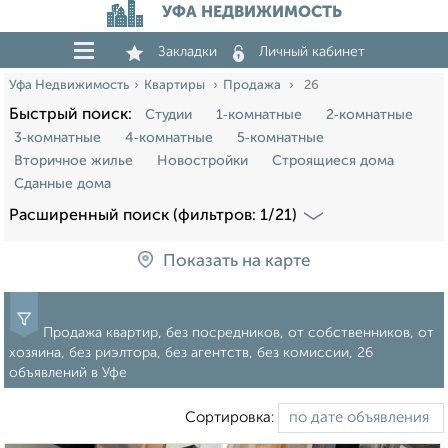
УФА НЕДВИЖИМОСТЬ
Закладки
Личный кабинет
Уфа Недвижимость
Квартиры
Продажа
26
Быстрый поиск:
Студии
1‑комнатные
2‑комнатные
3‑комнатные
4‑комнатные
5‑комнатные
Вторичное жилье
Новостройки
Строящиеся дома
Сданные дома
Расширенный поиск (фильтров: 1/21)
Показать на карте
Продажа квартир, без посредников, от собственников, от
хозяина, без риэлтора, без агентств, без комиссии, 26
объявлений в Уфе
Сортировка:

⁂

Work instructions:
Retype the line containing "Сданные дома" and each line after it through the end of the listing, exactly, leaving out everything else.

Task response:
Сданные дома
Расширенный поиск (фильтров: 1/21)
Показать на карте
Продажа квартир, без посредников, от собственников, от
хозяина, без риэлтора, без агентств, без комиссии, 26
объявлений в Уфе
Сортировка:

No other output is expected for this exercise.